Among the team’s responsibilities, Arnold said, would be to increase awareness and education on Indigenous issues for City employees and to increase partnerships between the City and Indigenous groups. Despite being officially incorporated in 1933, City management had not entered into a partnership with a specifically Indigenous group until 2018, when the City ratified terms with One North, part of the group that brought the Hudson Bay Railway back to operation.

“We meet and we come up with different ideas for how the City can do that,” said Arnold.

“We're coming up with ideas and recommendations to take to council to incorporate. We’ve just started, but we’ve got some good ideas for how we can make people feel more welcome into our community and feel a part of the City of Flin Flon, for all citizens.”

Babcock said early meetings for the team have focused on building trust and a positive relationship within the group, stating that further discussions between Indigenous people and leaders and the City would need to take place.

“We’ve had two or three meetings so far and so far, the theme has definitely been unity. The people on the committee, there’s so many years of experience there, but partnerships take time and there’s a relationship that needs to be built.”

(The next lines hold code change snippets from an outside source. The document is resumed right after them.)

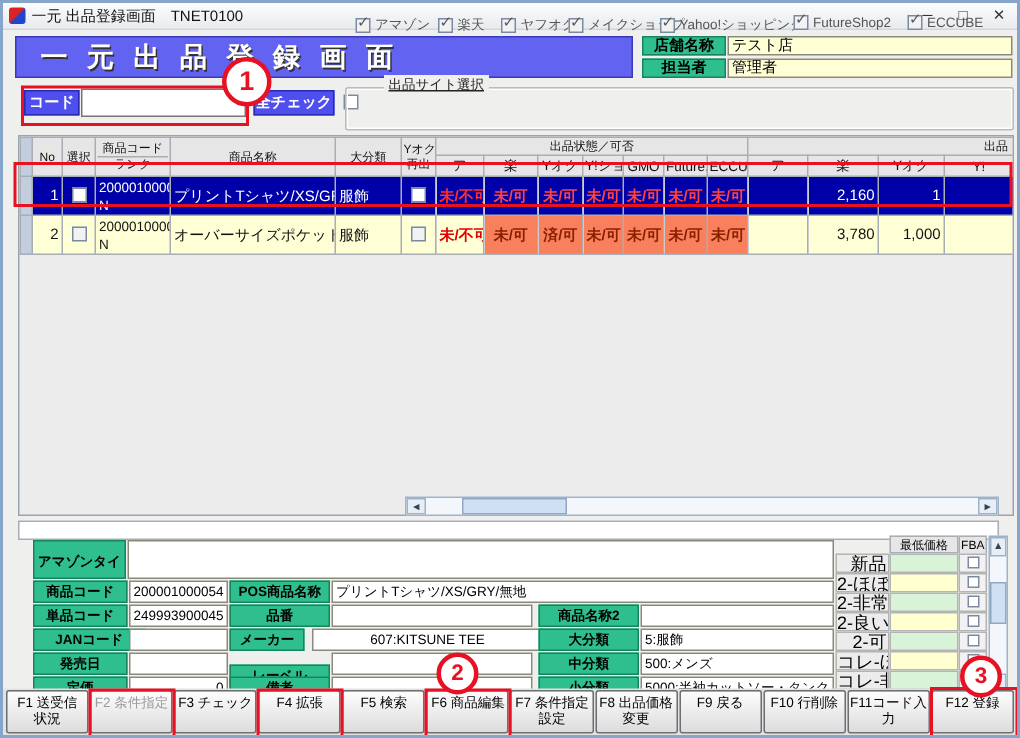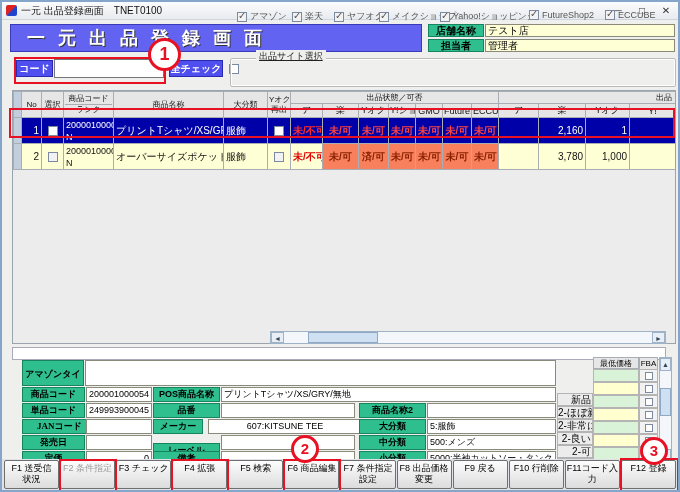--- a/index.html
+++ b/index.html
@@ -85,22 +85,22 @@
   .msgbar { position:absolute; left:10px; top:345px; width:654px; height:13px;
             background:#fff; border:1px solid #aab; }
 
   .field { background:#fff; border:1px solid #8a8a7a; font-size:9px; line-height:13px;
            padding:0 2px; overflow:hidden; white-space:nowrap; }
   .glabel.sm { font-size:9px; line-height:13px; }
 
   
   .cond-h { background:#e6e6e6; border:1px solid #a8aeb4; font-size:8px; text-align:center;
             line-height:11px; overflow:hidden; }
-  .cond-l { background:#ececec; border:1px solid #b4b4b4; font-size:10px; text-align:right;
-            padding-right:1px; line-height:12px; overflow:hidden; white-space:nowrap;margin-top:24px; }
+  .cond-l { background:#ececec; border:1px solid #b4b4b4; font-size:12px; text-align:right;
+            padding-right:1px; line-height:12px; overflow:hidden; white-space:nowrap; }
   .cond-p { border:1px solid #b4b4b4; }
   .cond-p.g { background:#d9f3d9; } .cond-p.y { background:#ffffd0; }
   .cond-f { background:#f2f2f2; border:1px solid #b4b4b4; text-align:center; }
   .cb.small { width:8px; height:8px; }
 
   
   .fbar { position:absolute; left:0; bottom:0; width:676px; height:31px; display:flex;
           gap:1px; padding:1px 2px; background:#dfe3e8; }
   .fkey { flex:1; background:linear-gradient(#fdfdfd,#dcdcdc); border:1px solid #6f6f6f;
           border-radius:2px; font-size:9px; line-height:1.25; text-align:center;
@@ -296,21 +296,21 @@
 
   
   <div class="glabel sm abs" style="left:20px;top:358px;width:62px;height:26px;line-height:26px;">アマゾンタイトル</div>
   <div class="field abs" style="left:83px;top:358px;width:471px;height:26px;"></div>
 
   
   <div class="glabel sm abs" style="left:20px;top:385px;width:63px;height:15px;">商品コード</div>
   <div class="field abs num" style="left:84px;top:385px;width:66px;height:15px;text-align:right;">200001000054</div>
   <div class="glabel sm abs" style="left:20px;top:401px;width:63px;height:15px;">単品コード</div>
   <div class="field abs" style="left:84px;top:401px;width:66px;height:15px;text-align:right;">249993900045</div>
-  <div class="glabel sm abs" style="left:20px;top:417px;width:75px;height:15px;font-family:Liberation Serif, serif;">JANコード</div>
+  <div class="glabel sm abs" style="left:20px;top:417px;width:75px;height:15px;">JANコード</div>
   <div class="field abs" style="left:84px;top:417px;width:66px;height:15px;"></div>
   <div class="glabel sm abs" style="left:20px;top:433px;width:63px;height:15px;">発売日</div>
   <div class="field abs" style="left:84px;top:433px;width:66px;height:15px;"></div>
   <div class="glabel sm abs" style="left:20px;top:449px;width:63px;height:14px;">定価</div>
   <div class="field abs" style="left:84px;top:449px;width:66px;height:14px;text-align:right;">0</div>
 
   
   <div class="glabel sm abs" style="left:151px;top:385px;width:67px;height:15px;">POS商品名称</div>
   <div class="field abs" style="left:219px;top:385px;width:335px;height:15px;">プリントTシャツ/XS/GRY/無地</div>
   <div class="glabel sm abs" style="left:151px;top:401px;width:67px;height:15px;">品番</div>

“This is something that is long overdue and we know we have some heavy lifting to do to get to where we should be. This is the first step in reaching those goals.”

“It’s a new committee for the City of Flin Flon, but I think it fits very well with regard to the direction, culturally, that the whole country is going. It makes perfect sense for us,” said Mayor Cal Huntley.

“We look forward to that. It’s just the beginning.”

Councillor Karen MacKinnon added that making a priority of reconciliation was outlined in the City’s strategic plan, released publicly back in 2019.

“This is fulfilling part of our plan as we move along and it’s a very important part of the plan,” said MacKinnon.

“A big part of this is listening.”

Arnold, who in her first remarks upon being elected to council in 2018 mentioned the need for Indigenous services in Flin Flon, said that ensuring a good working relationship between the City and Indigenous people and leaders had to be a priority.

“We have to build a relationship, first of all, between all groups. How we do that, that’s what we’re working on first. That will lead to more partnerships and bigger goals,” she said.